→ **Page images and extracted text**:
####################

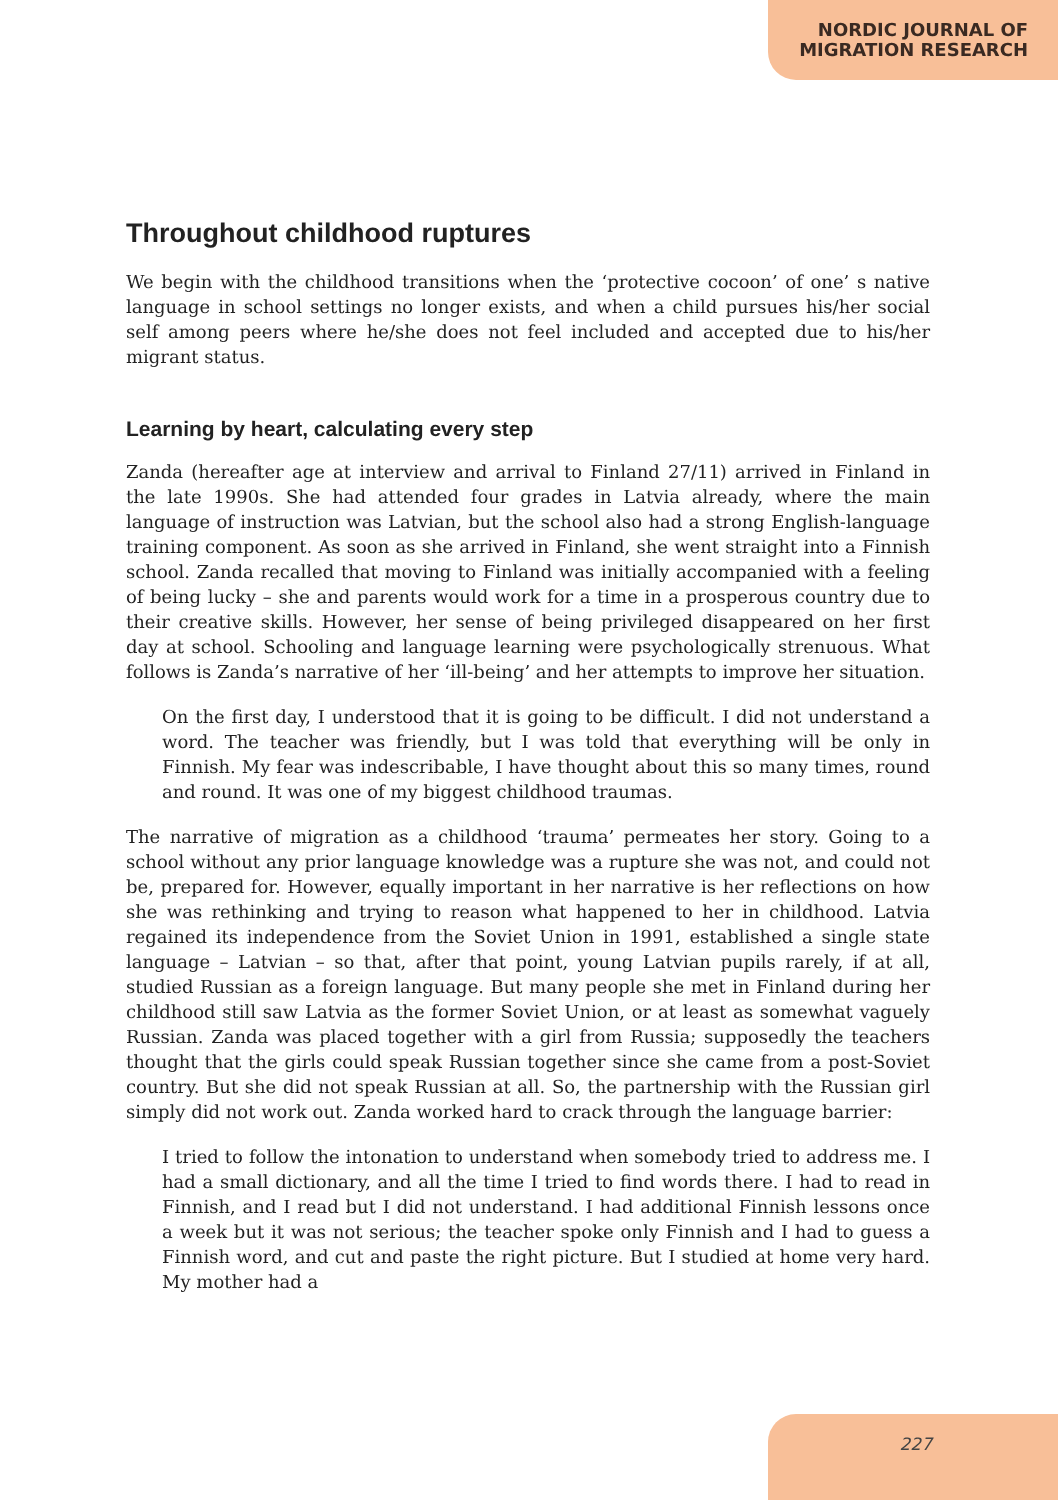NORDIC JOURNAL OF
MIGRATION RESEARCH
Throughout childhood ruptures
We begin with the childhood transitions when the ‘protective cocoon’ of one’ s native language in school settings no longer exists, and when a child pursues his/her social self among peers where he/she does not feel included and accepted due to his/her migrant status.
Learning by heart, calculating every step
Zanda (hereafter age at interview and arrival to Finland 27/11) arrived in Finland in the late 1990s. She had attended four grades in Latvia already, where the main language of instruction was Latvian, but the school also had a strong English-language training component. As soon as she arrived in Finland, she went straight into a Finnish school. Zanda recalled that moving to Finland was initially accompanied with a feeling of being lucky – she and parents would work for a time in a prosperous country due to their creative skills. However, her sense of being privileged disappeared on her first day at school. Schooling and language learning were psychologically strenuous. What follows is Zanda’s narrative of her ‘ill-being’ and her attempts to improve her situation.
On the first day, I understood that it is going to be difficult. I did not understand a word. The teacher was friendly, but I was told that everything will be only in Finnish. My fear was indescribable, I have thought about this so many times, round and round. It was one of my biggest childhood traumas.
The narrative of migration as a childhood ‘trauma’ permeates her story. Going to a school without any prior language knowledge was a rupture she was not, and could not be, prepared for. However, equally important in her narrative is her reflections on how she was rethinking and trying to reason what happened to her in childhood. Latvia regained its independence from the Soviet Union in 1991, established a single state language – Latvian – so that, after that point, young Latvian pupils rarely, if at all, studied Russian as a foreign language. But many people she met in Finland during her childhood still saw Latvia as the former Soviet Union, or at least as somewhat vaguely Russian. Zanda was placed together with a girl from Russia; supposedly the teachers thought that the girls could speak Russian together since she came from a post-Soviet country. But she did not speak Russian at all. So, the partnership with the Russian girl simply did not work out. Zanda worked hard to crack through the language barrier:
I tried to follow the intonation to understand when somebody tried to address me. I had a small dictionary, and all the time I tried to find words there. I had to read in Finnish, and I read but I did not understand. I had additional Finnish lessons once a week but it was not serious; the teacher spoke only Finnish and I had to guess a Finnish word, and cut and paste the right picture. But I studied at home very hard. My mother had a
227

####################

→ **PROBLEM DESCRIPTION**: Copy out the lines above exactly, beginning at the one that contains "We begin with" and ending at the one that contains "Learning by heart, calculating every step".

→ **RESULT OF THIS TASK**:
We begin with the childhood transitions when the ‘protective cocoon’ of one’ s native language in school settings no longer exists, and when a child pursues his/her social self among peers where he/she does not feel included and accepted due to his/her migrant status.
Learning by heart, calculating every step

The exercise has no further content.